» **PROBLEM STATEMENT**: For the records shown below, return an exact copy that excludes the pictures.

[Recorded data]
++++
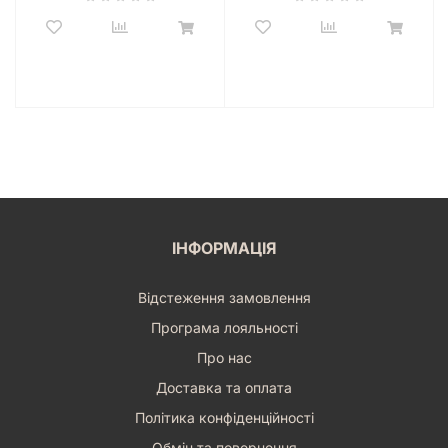
ІНФОРМАЦІЯ
Відстеження замовлення
Програма лояльності
Про нас
Доставка та оплата
Політика конфіденційності
Обмін та повернення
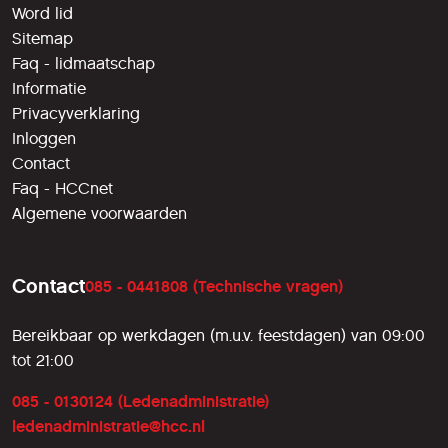
Word lid
Sitemap
Faq - lidmaatschap
Informatie
Privacyverklaring
Inloggen
Contact
Faq - HCCnet
Algemene voorwaarden
Contact
085 - 0441808 (Technische vragen)
Bereikbaar op werkdagen (m.u.v. feestdagen) van 09:00
tot 21:00
085 - 0130124 (Ledenadministratie)
ledenadministratie@hcc.nl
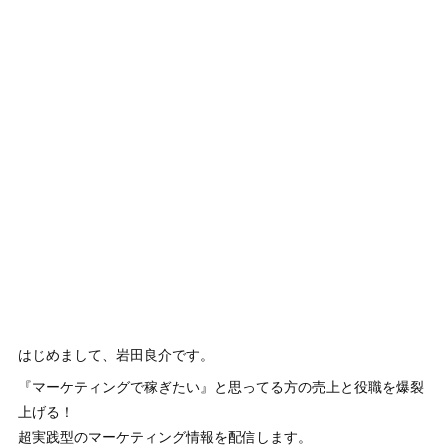
はじめまして、岩田良介です。
『マーケティングで稼ぎたい』と思ってる方の売上と役職を爆裂
上げる！
超実践型のマーケティング情報を配信します。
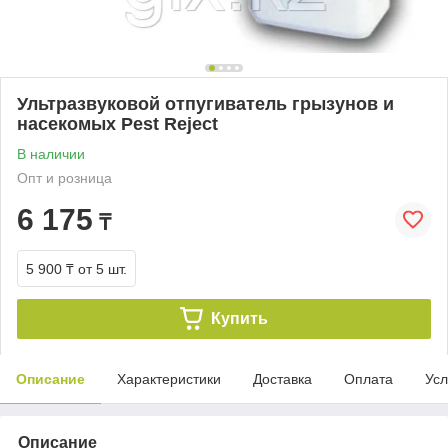
Ультразвуковой отпугиватель грызунов и
насекомых Pest Reject
В наличии
Опт и розница
6 175
₸
5 900 ₸
от 5 шт.
Купить
Описание
Характеристики
Доставка
Оплата
Усл
Описание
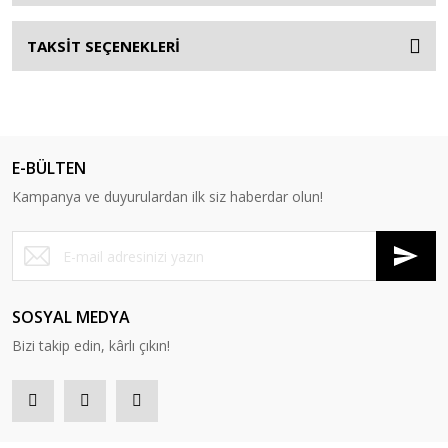
TAKSİT SEÇENEKLERİ
E-BÜLTEN
Kampanya ve duyurulardan ilk siz haberdar olun!
SOSYAL MEDYA
Bizi takip edin, kârlı çıkın!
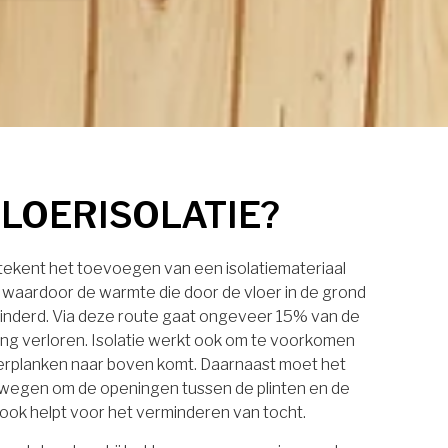
VLOERISOLATIE?
etekent het toevoegen van een isolatiemateriaal
, waardoor de warmte die door de vloer in de grond
inderd. Via deze route gaat ongeveer 15% van de
g verloren. Isolatie werkt ook om te voorkomen
oerplanken naar boven komt. Daarnaast moet het
wegen om de openingen tussen de plinten en de
t ook helpt voor het verminderen van tocht.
++++
» **TASK RESULT**:
ІНФОРМАЦІЯ
Відстеження замовлення
Програма лояльності
Про нас
Доставка та оплата
Політика конфіденційності
Обмін та повернення
Word lid
Sitemap
Faq - lidmaatschap
Informatie
Privacyverklaring
Inloggen
Contact
Faq - HCCnet
Algemene voorwaarden
Contact
085 - 0441808 (Technische vragen)
Bereikbaar op werkdagen (m.u.v. feestdagen) van 09:00
tot 21:00
085 - 0130124 (Ledenadministratie)
ledenadministratie@hcc.nl
はじめまして、岩田良介です。
『マーケティングで稼ぎたい』と思ってる方の売上と役職を爆裂
上げる！
超実践型のマーケティング情報を配信します。
Ультразвуковой отпугиватель грызунов и
насекомых Pest Reject
В наличии
Опт и розница
6 175
₸
5 900 ₸
от 5 шт.
Купить
Описание
Характеристики
Доставка
Оплата
Усл
Описание
TAKSİT SEÇENEKLERİ
E-BÜLTEN
Kampanya ve duyurulardan ilk siz haberdar olun!
SOSYAL MEDYA
Bizi takip edin, kârlı çıkın!
VLOERISOLATIE?
etekent het toevoegen van een isolatiemateriaal
, waardoor de warmte die door de vloer in de grond
inderd. Via deze route gaat ongeveer 15% van de
g verloren. Isolatie werkt ook om te voorkomen
oerplanken naar boven komt. Daarnaast moet het
wegen om de openingen tussen de plinten en de
t ook helpt voor het verminderen van tocht.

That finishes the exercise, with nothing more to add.